## [AIM OF THE EXERCISE]
Please continue the passage about AC Milan and Zlatan Ibrahimovic, picking up after its final sentence.

## [TEXT PASSAGE]
Zlatan Ibrahimovic has a god complex. In a playful bit the Swede performed throughout AC Milan’s summer transfer window, he introduced one new signing after another as a day of creation. Emerson Royal, for instance, was signed from Tottenham Hotspur on the fifth day. In bible studies, that was when the good lord populated the rivers and the seas.
Milan fans have had that sinking feeling ever since.
When Milan fell behind to Lazio before the international break and appeared on the verge of a second defeat in three games, Ibrahimovic’s absence from the Stadio Olimpico did not go unnoticed.
Milan’s new coach Paulo Fonseca had dropped Rafa Leao and Theo Hernandez for it. When they combined to equalise seconds after coming on, the pair distanced themselves from Fonseca as he held a team talk during a cooling break. As they stood on opposite sidelines, the gap between Milan’s stars and their manager was prematurely interpreted as a fracture. Hernandez later clarified his literal position. Leao and his wing man did not need further tactical instruction so soon after coming on.

## [SOURCE DATA]
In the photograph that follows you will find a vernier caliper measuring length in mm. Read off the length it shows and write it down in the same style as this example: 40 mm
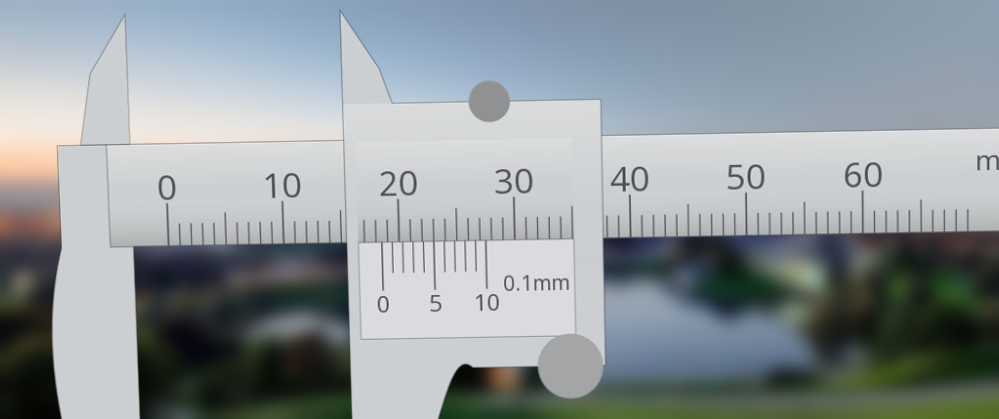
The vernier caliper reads 18.5 mm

## [ANSWER SPACE]
It was, to use Milan CEO Giorgio Furlani’s phrase in a press conference, “a non-event”. For the media, however, it was an event horizon; a black hole beyond which no light or radiation can escape. The Olimpico is but a rickety tram ride from the Vatican City where Catholicism’s God-fearing doctrine looms large in the ivory shadow of St Peter’s Basilica. The incident raised the question: if Ibrahimovic had been present would Leao and Hernandez have acted like they did? Would God have spoken?
It is, in many respects, a moot point. Milan did not need Ibrahimovic to be at San Siro at the weekend to record their first win of the season over promoted Venezia. An executive team was already in place before Milan’s owner Gerry Cardinale made him an operating partner in his asset management fund, with a senior advisor role at Milan included. Furlani and technical director Geoffrey Moncada had overseen a league title before RedBird Capital Partner’s takeover in 2022.
As such, Zlatan the omnipotent needn’t be there all of the time. He joked at the end of the transfer window that on the seventh day, God rested. Then again he also jested to Sky Italia: “When the lion’s away, the cats appear.”
The lion returned for Tuesday’s Champions League opener against Liverpool at San Siro.
Appearing on Sky Italia before the game, Zlatan could see in the TV studio one of his former coaches, a Milan great, in Fabio Capello, and Zvonimir Boban, who made a timely return to punditry. Boban, a firebrand intellectual in boots, played under Capello and later became an executive at the club beside Paolo Maldini. He had pushed to bring Ibrahimovic back to the club in 2020. It was considered a pivotal move in resetting Milan’s culture, raising standards and winning the title in 2021. Boban wasn’t around to see it. He had been sacked for giving an interview to Gazzetta dello Sport criticising his own club’s strategy.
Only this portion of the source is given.